Dark clouds and rains reigned supreme in the last ten days. The sun relented at last and showed up yesterday. A restless, guilt-ridden Arvind, walked back and forth the living room murmuring: “Too bad. Today is their last day in Memphis, and I have not taken Chittappa and Chitti (Chacha, Chachi) on any pleasure ride except to the Christmas parade. The other few drives have been for the essentials – Pharmacy, Indian Store, or Whole Foods.”

Thus, at the prospect of a shiny day yesterday Arvind jumped up and said: “Chitti, Chittappa, if you both get ready in another fifteen minutes, I can drive you to Dr Martin Luther King’s memorial. And we did.

“That’s Martin Luther King’s memorial,” pointed Arvind from afar. “But, Arvind, the sign-board reads Lorraine Motel,” I said. “Yes, Chittappa, but it was in this motel he stayed last to address the Memphis black sanitary workers’ gathering.

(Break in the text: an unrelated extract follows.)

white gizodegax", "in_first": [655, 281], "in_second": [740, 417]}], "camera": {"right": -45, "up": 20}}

I had just a superficial idea of Martin Luther King’s contribution in the 1960s to the Civil Rights Movement. But my blood began to boil when I read some of the inscriptions or documents on display – copy of a sale deed where an eight-month old baby was being sold to be groomed for slavery; or the grueling voyage of the slaves from Africa across the Atlantic where 20% of them died en route – some refused to eat, others jumped overboard preferring to die rather than face continued horrors.

West Africa was the victim for slavery. By the time of the Civil War, America had nearly four million slaves. When the founding fathers signed the Declaration of Independence in 1776, 539,000 people – 20% of the new nation – were held in bondage. The document’s author, Thomas Jefferson, himself owned more than 600 slaves during his lifetime… Attrocities unlimited, in short.

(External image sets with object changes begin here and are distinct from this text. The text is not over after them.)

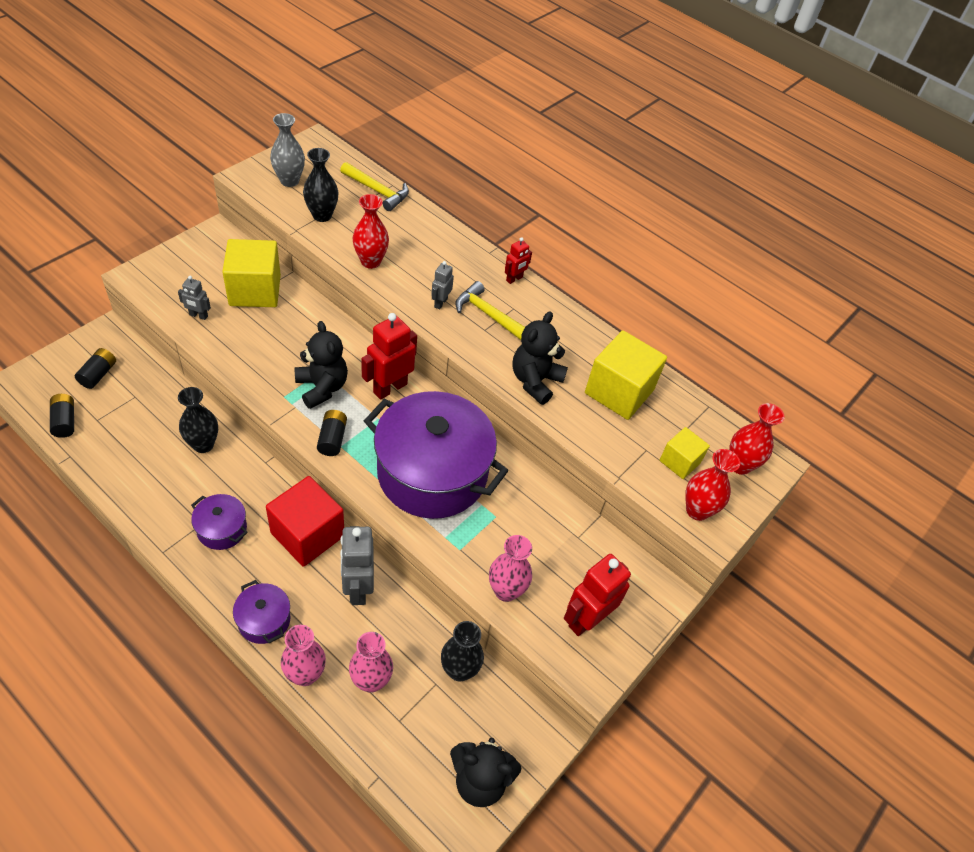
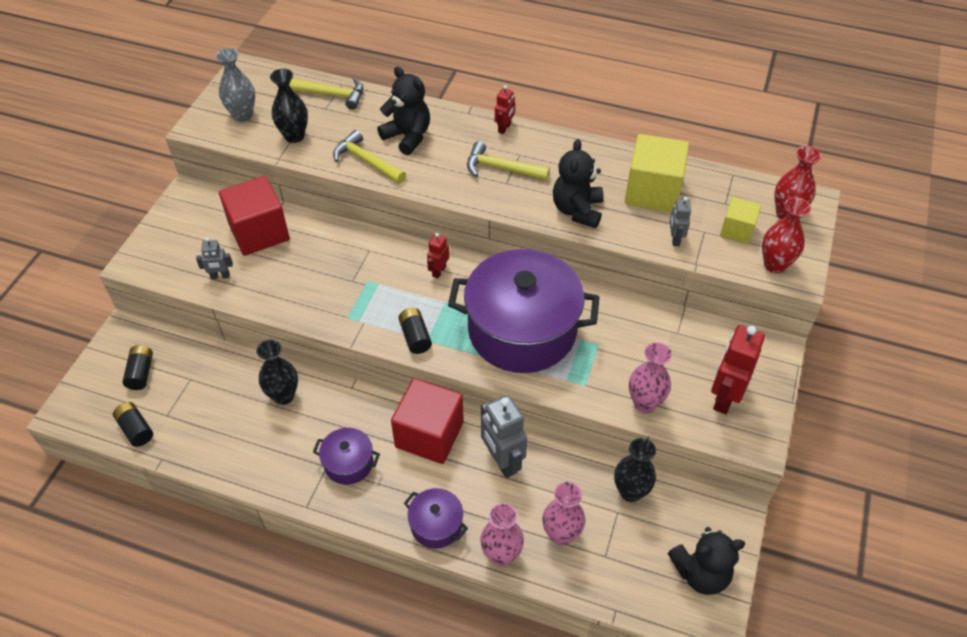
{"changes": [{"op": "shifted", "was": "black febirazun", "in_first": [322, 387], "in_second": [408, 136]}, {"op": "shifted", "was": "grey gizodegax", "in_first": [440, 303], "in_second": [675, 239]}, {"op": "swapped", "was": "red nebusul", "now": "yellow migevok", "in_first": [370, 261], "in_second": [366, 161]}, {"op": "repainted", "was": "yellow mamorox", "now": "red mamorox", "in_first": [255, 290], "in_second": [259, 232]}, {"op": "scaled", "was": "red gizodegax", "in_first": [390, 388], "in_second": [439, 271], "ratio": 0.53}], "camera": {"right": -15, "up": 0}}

The museum also displayed Mahatma Gandhi’s bust at a vantage point alongside his oft-repeated quotation: “Be the change that you want to see in the world.” Elsewhere his principle of Nonviolence to achieve national goals was highlighted. Yes, Gandhi ji had a lasting influence on Martin Luther King.

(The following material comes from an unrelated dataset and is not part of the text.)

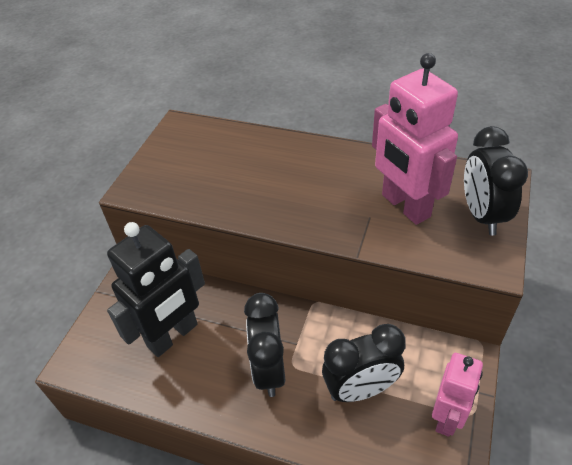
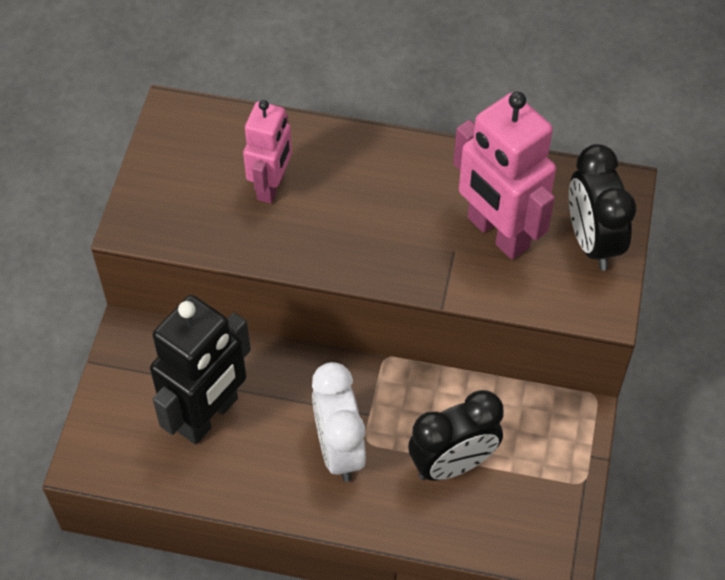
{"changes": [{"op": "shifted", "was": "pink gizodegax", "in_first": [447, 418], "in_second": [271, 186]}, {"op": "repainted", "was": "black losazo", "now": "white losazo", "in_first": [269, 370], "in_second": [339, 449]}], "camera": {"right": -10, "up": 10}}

The designed route finally took us to the room Martin Luther King had last stayed and the balcony in front. It seems he reached out to the balcony chatting with his friends, when the assassin waiting in the hotel diagonally opposite Lorraine Motel ready with the gun to shoot Martin Luther King, made no mistake.

The killer, James Earl Ray, was a prison-escapee. He had checked into the hotel earlier with an assumed name and selected a room that suited him best for the evil act. After shooting he fled the country but was captured in London, extradited, tried, and sentenced to 99 years imprisonment. He died when he was 70.

There was total silence in the car when we drove back home as though we just attended Martin Luther’s funeral ceremony itself. Yes, there is a reason. Unlike many other museums, this museum was in the very place where he was shot dead. Also, the animation and display transported you to the situation. There was an incident when a black lady deliberately occupied a seat meant for the Whites. When the driver ordered her to vacate, she refused and was arrested. The same bus is on display with a dummy lady and driver. When I boarded the bus and walked past the lady-statue, suddenly I heard the driver roar, ordering to vacate or face arrest. For a moment I thought that on alighting I might be arrested. Yet another bus that was partially set on fire and damaged in an agitation was on display… Precisely why we were still living those moments.

But I broke the ice with the Mahabharata words: “Yada yada hi dharmasya glanir bhavati bharata, abhyutthanam adharmasya, tadatmanam srjamy aham” – whenever evil (adharma) becomes dominant in the society, the God will himself come to this earth to restore dharma.” In this case probably God sent his deputies, Abraham Lincoln, Mahatma Gandhi (his South Africa days), Nelson Mandela and Martin Luther King, and they eradicated slavery, apartheid, and racial discrimination, to perfection. Moral: Nothing is permanent; only change is.